(Colored object listings)
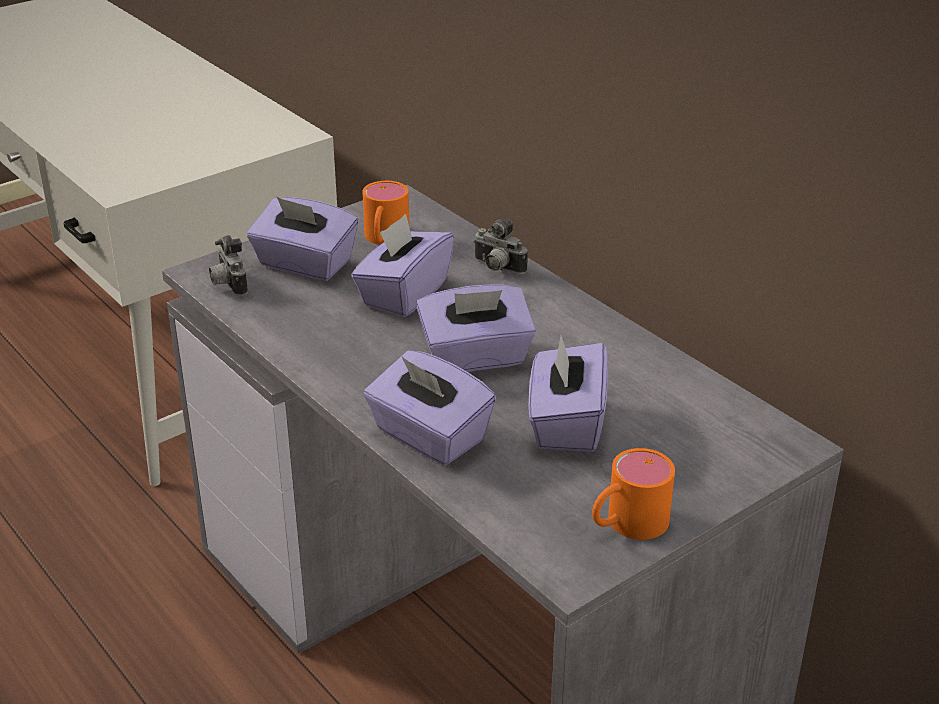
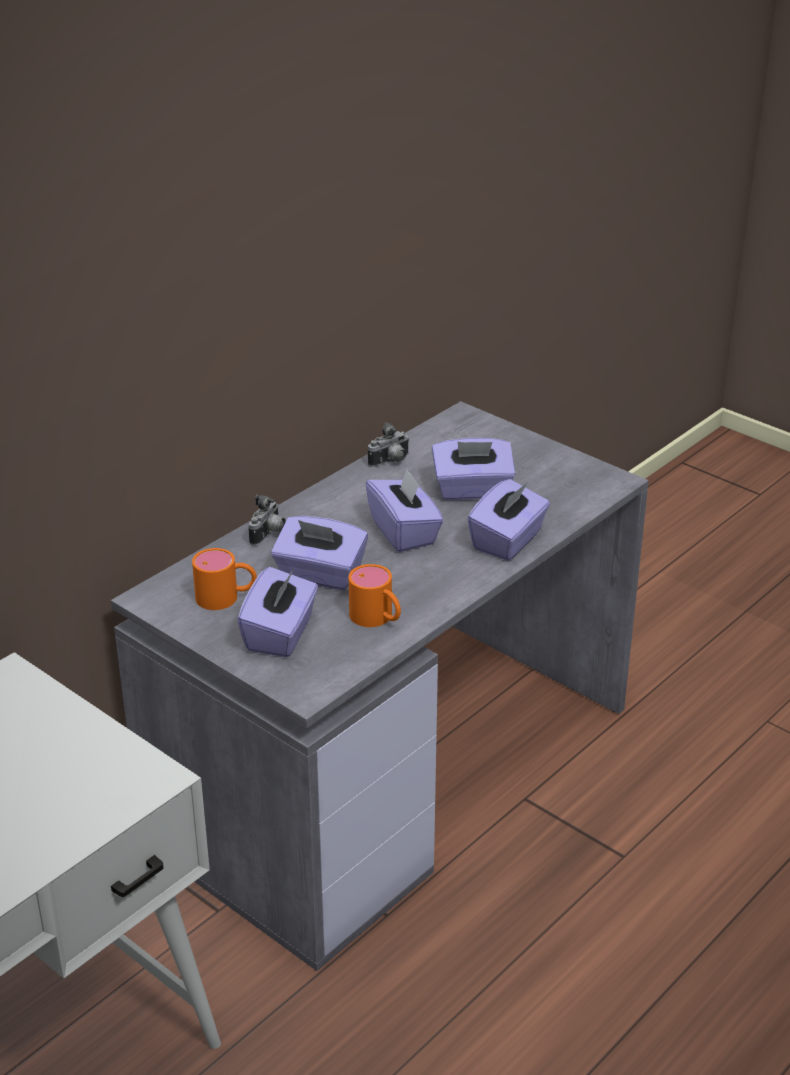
camera: 100 degrees left, 0 degrees up
(228, 284) = (325, 671): camera -> camera (391, 462)
(626, 524) = (564, 465): orange mug -> orange mug (377, 618)

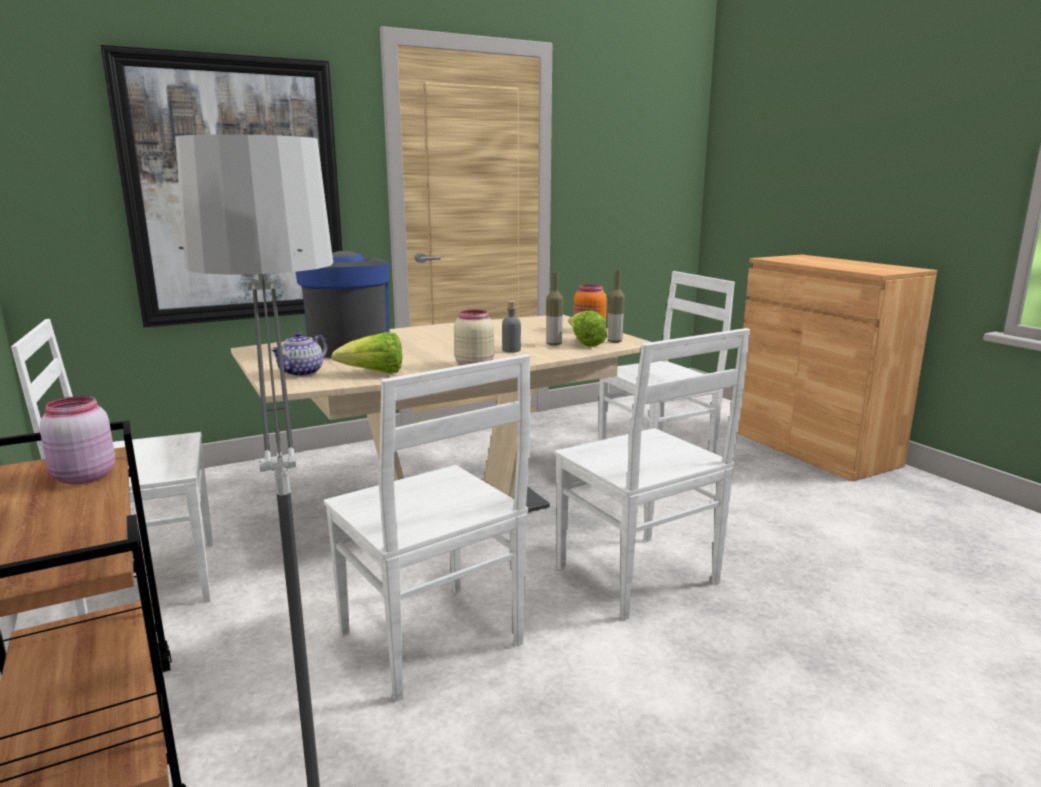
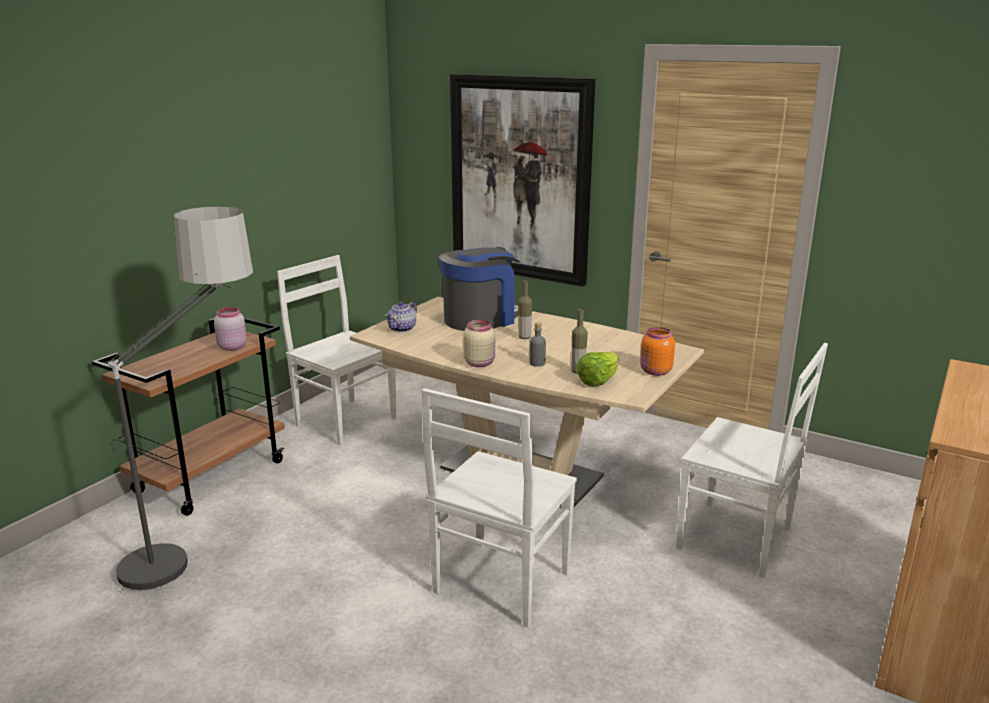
camera: 60 degrees right, 5 degrees up
(302, 373) = (402, 329): teapot -> teapot turned 60 degrees counterclockwise
(374, 373) = (423, 345): lettuce -> none
(433, 641) = (353, 526): white chair -> none
(614, 341) = (622, 390): bottle -> bottle (524, 337)

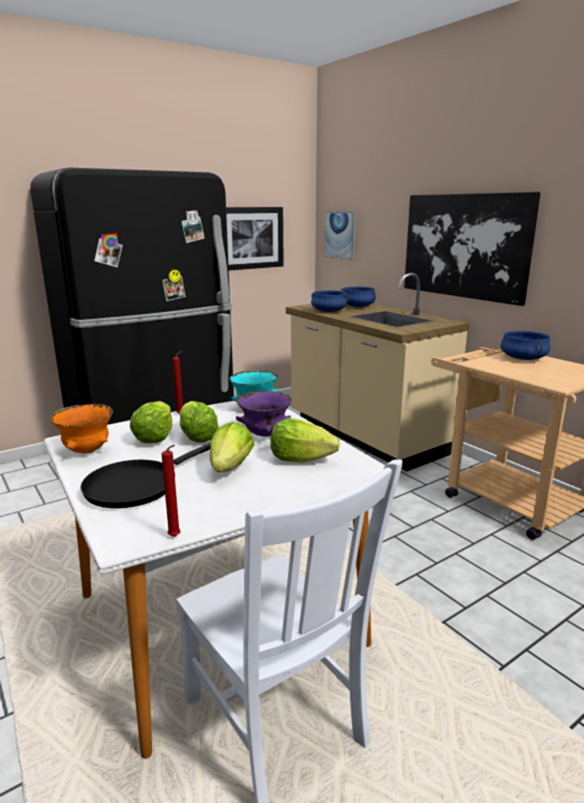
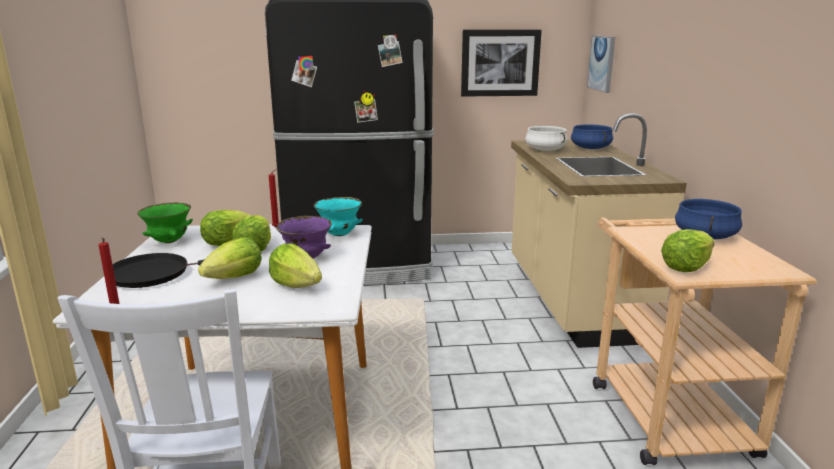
camera: 30 degrees right, 0 degrees up
(87, 451) = (169, 241): orange bowl -> green bowl
(329, 311) = (545, 150): blue cooking pot -> white cooking pot
(465, 246) = (695, 85): picture -> none
(552, 380) = (685, 267): none -> lettuce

■ About this exercise
Go back to the lines above and output, exactly as they stand, the ones from the line containing "(302, 373) = (402, 329): teapot" to the line containing "(87, 451) = (169, 241): orange". Leave all pictures behind.

■ Output for this exercise
(302, 373) = (402, 329): teapot -> teapot turned 60 degrees counterclockwise
(374, 373) = (423, 345): lettuce -> none
(433, 641) = (353, 526): white chair -> none
(614, 341) = (622, 390): bottle -> bottle (524, 337)

camera: 30 degrees right, 0 degrees up
(87, 451) = (169, 241): orange bowl -> green bowl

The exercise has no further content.